Selected text

The camera is well made, the maker obviously knows a lot about pinholes. He makes a large variety of other models. Having to handle a film plane that long, it might be a good idea to sacrifice an expired roll to learn how to handle the camera "at full day light". Try the film advance, if it moves too hard, release tension by moving the other wind knob simultaniously. If you do so, don't forget to straighten the film if necessary.

Loading film is a bit unusual due to the long curved film plane. Unscrew the 2 screws and lift the lid, the camera technique is attached to it. Install the spools as usual, it's bendable plywood to hold them, but it works well. Safely engage the film lead and close the camera. Look on red window. Advance the film via the knob until the number "2" appears in the window. You are now ready for the first photo. All further explanation supposes that you loaded 100 ISO negative film.

The camera come with a short manual, you can either judge exposure time via the table on the manual sheet or you use a light meter. Except very expensive special professional light meters you won't find f/300 on your meter. Mine has f/90. The row is: f/22, f/32, f/45, f/64, f/90, f/128,
f/180, f/256, f/360, f/512. On this camera the f/300 (which is quite common as f-stop) is half a stop between f/256 and f/360. So it's 3 1/2 stops from f/90 on my meter. You have to count 3 1/2 more steps on your scale if present. Or double the reading 3 1/2 times.

Example: on a fine, sunny day your reading at f/90 is 1s. 3 1/2 steps or 3 1/2 times doubling gives 12s (1x= 2, 2x= 4, 3x= 8s, 3 1/2x=12s). Then there is a second factor, called reprocity failure. For long exposure times the film needs more time to expose than a mathematical row would give. The factors are:

1s x 1.25
5s x 1.5
15s x 2
45s x 2.5
2m x 3
5m x 4
10m x 5
20m x 6

Our result was 12s, which is near to the 15s factor of 2. 12s x 2 = 24s. Even if it's a rough calculation, with modern film you will have usable results. This is just a help, it's not scientific. If you want more precision, please have a look on the web. In any case you will need a tripod, otherwise you will have blurry photos by shake.

Text extracted page by page
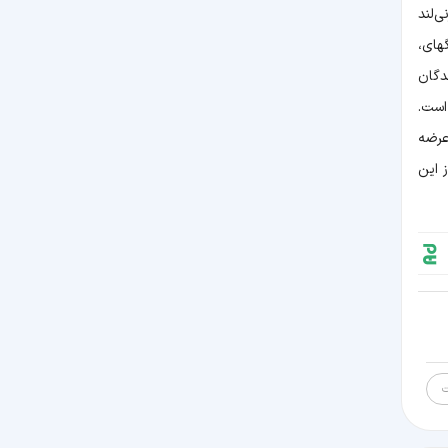
‌لند
های،
دگان
است.
عرضه
 این
ت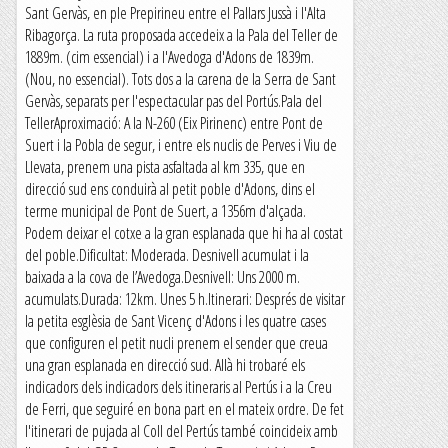
Sant Gervàs, en ple Prepirineu entre el Pallars Jussà i l'Alta
Ribagorça. La ruta proposada accedeix a la Pala del Teller de
1889m. (cim essencial) i a l'Avedoga d'Adons de 1839m.
(Nou, no essencial). Tots dos a la carena de la Serra de Sant
Gervàs, separats per l'espectacular pas del Portús.Pala del
TellerAproximació: A la N-260 (Eix Pirinenc) entre Pont de
Suert i la Pobla de segur, i entre els nuclis de Perves i Viu de
Llevata, prenem una pista asfaltada al km 335, que en
direcció sud ens conduirà al petit poble d'Adons, dins el
terme municipal de Pont de Suert, a 1356m d'alçada.
Podem deixar el cotxe a la gran esplanada que hi ha al costat
del poble.Dificultat: Moderada. Desnivell acumulat i la
baixada a la cova de l’Avedoga.Desnivell: Uns 2000 m.
acumulats.Durada: 12km. Unes 5 h.Itinerari: Després de visitar
la petita esglèsia de Sant Vicenç d'Adons i les quatre cases
que configuren el petit nucli prenem el sender que creua
una gran esplanada en direcció sud. Allà hi trobaré els
indicadors dels indicadors dels itineraris al Pertús i a la Creu
de Ferri, que seguiré en bona part en el mateix ordre. De fet
l'itinerari de pujada al Coll del Pertús també coincideix amb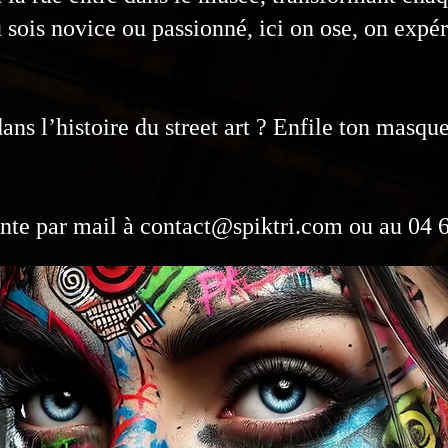
u sois novice ou passionné, ici on ose, on expé
dans l’histoire du street art ? Enfile ton masq
tente par mail à
contact@spiktri.com
ou au 04 6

Problem description
Transcribe the part of the pinhole camera text starting with "Our result was" and going on through "photos by shake.". The rows are separate material with no connection to the pinhole camera text.

Task answer
Our result was 12s, which is near to the 15s factor of 2. 12s x 2 = 24s. Even if it's a rough calculation, with modern film you will have usable results. This is just a help, it's not scientific. If you want more precision, please have a look on the web. In any case you will need a tripod, otherwise you will have blurry photos by shake.